Photo of Christian Thielemann taken this week during rehearsals
Friday, April 16, 2021
Philharmonie im Gasteig, Munich
It was meant to be Bruckner 5 to mark what was, surprisingly, Christian Thielemann’s debut with the Bavarian Radio Symphony Orchestra. That said, he is no stranger to Munich having previously headed the Philharmonic.
This no-audience Covid-dictated concert opened with Richard Strauss’s short and stirring Fanfare for the Vienna Philharmonic, scored for brass and timpani, played sonorously and gleamingly as a celebratory flourish.
On a far more expansive scale is the composer’s Sonatina No.1 (‘From the workshop of an invalid’ – in 1943 the elderly Strauss was recovering from flu and wished to stave off boredom) scored for sixteen wind instruments, including four horns, bass clarinet, bassoons and contrabassoon: a rich supporting soundworld on top of which are flutes, oboes and clarinets.
Sonatina No.1 (there’s a Second) is a perplexing opus, recognisably Straussian, and of scrupulous craftsmanship; yet, over the three spacious movements, one may not feel totally entranced by the (always melodic) ideas or the working-out of them while also feeling decidedly ungrateful to be harbouring reservations given the skill of the writing. No doubts about the excellent performance – shapely and agile – presided over watchfully by Thielemann.
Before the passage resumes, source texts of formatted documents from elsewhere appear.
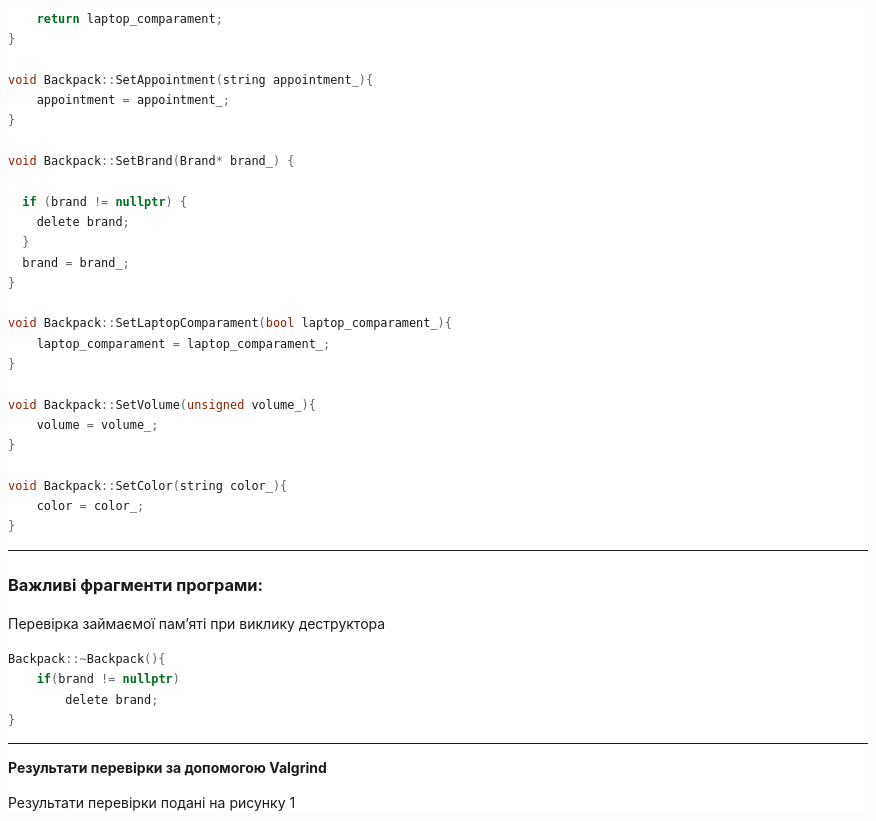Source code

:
 ```c
    return laptop_comparament;
}

void Backpack::SetAppointment(string appointment_){
    appointment = appointment_;
}

void Backpack::SetBrand(Brand* brand_) {

  if (brand != nullptr) {
    delete brand;
  }
  brand = brand_;
}

void Backpack::SetLaptopComparament(bool laptop_comparament_){
    laptop_comparament = laptop_comparament_;
}

void Backpack::SetVolume(unsigned volume_){
    volume = volume_;
}

void Backpack::SetColor(string color_){
    color = color_;
}
```
---

### Важливі фрагменти програми:

Перевірка займаємої памʼяті при виклику деструктора 

```c
Backpack::~Backpack(){
    if(brand != nullptr)
        delete brand;
}
```
---

**Результати перевірки за допомогою Valgrind**

Результати перевірки подані на рисунку 1
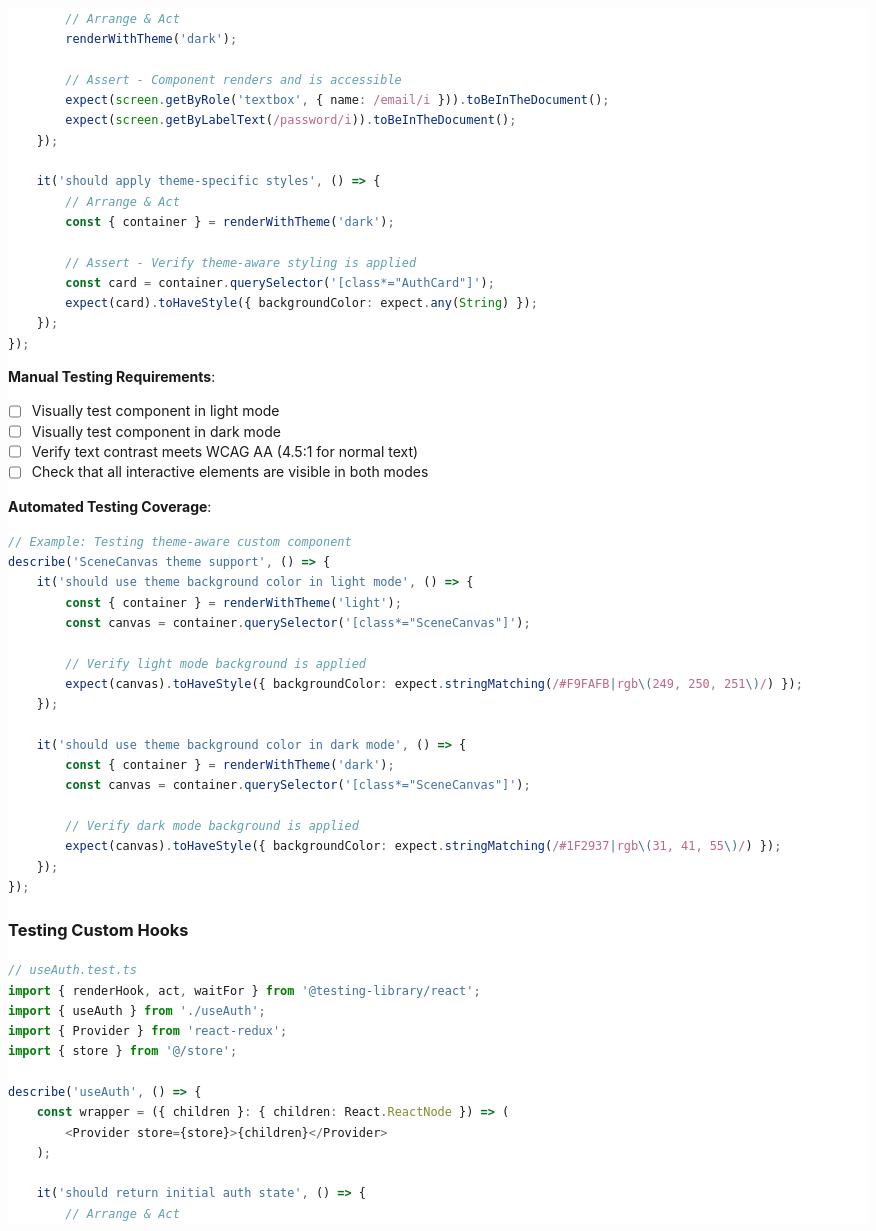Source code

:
 ```typescript
        // Arrange & Act
        renderWithTheme('dark');

        // Assert - Component renders and is accessible
        expect(screen.getByRole('textbox', { name: /email/i })).toBeInTheDocument();
        expect(screen.getByLabelText(/password/i)).toBeInTheDocument();
    });

    it('should apply theme-specific styles', () => {
        // Arrange & Act
        const { container } = renderWithTheme('dark');

        // Assert - Verify theme-aware styling is applied
        const card = container.querySelector('[class*="AuthCard"]');
        expect(card).toHaveStyle({ backgroundColor: expect.any(String) });
    });
});
```

**Manual Testing Requirements**:
- [ ] Visually test component in light mode
- [ ] Visually test component in dark mode
- [ ] Verify text contrast meets WCAG AA (4.5:1 for normal text)
- [ ] Check that all interactive elements are visible in both modes

**Automated Testing Coverage**:
```typescript
// Example: Testing theme-aware custom component
describe('SceneCanvas theme support', () => {
    it('should use theme background color in light mode', () => {
        const { container } = renderWithTheme('light');
        const canvas = container.querySelector('[class*="SceneCanvas"]');

        // Verify light mode background is applied
        expect(canvas).toHaveStyle({ backgroundColor: expect.stringMatching(/#F9FAFB|rgb\(249, 250, 251\)/) });
    });

    it('should use theme background color in dark mode', () => {
        const { container } = renderWithTheme('dark');
        const canvas = container.querySelector('[class*="SceneCanvas"]');

        // Verify dark mode background is applied
        expect(canvas).toHaveStyle({ backgroundColor: expect.stringMatching(/#1F2937|rgb\(31, 41, 55\)/) });
    });
});
```

### Testing Custom Hooks

```typescript
// useAuth.test.ts
import { renderHook, act, waitFor } from '@testing-library/react';
import { useAuth } from './useAuth';
import { Provider } from 'react-redux';
import { store } from '@/store';

describe('useAuth', () => {
    const wrapper = ({ children }: { children: React.ReactNode }) => (
        <Provider store={store}>{children}</Provider>
    );

    it('should return initial auth state', () => {
        // Arrange & Act
```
With the BRSO returned to a unity, string-players making their first appearance (not a mask to be seen, mind), the broadcast ended with Schumann’s Overture, Scherzo and Finale – a concise Symphony in all but name if without a slow movement, and as expressively true to the composer as anything he wrote. From the off this reading was potent and would become springy, poetic and exhilarating, Thielemann ebbing and flowing the music persuasively, rendering it with a light touch and micro attention to dynamics, all faithfully relayed by BR. Good picture, too, taking the observer close to the action.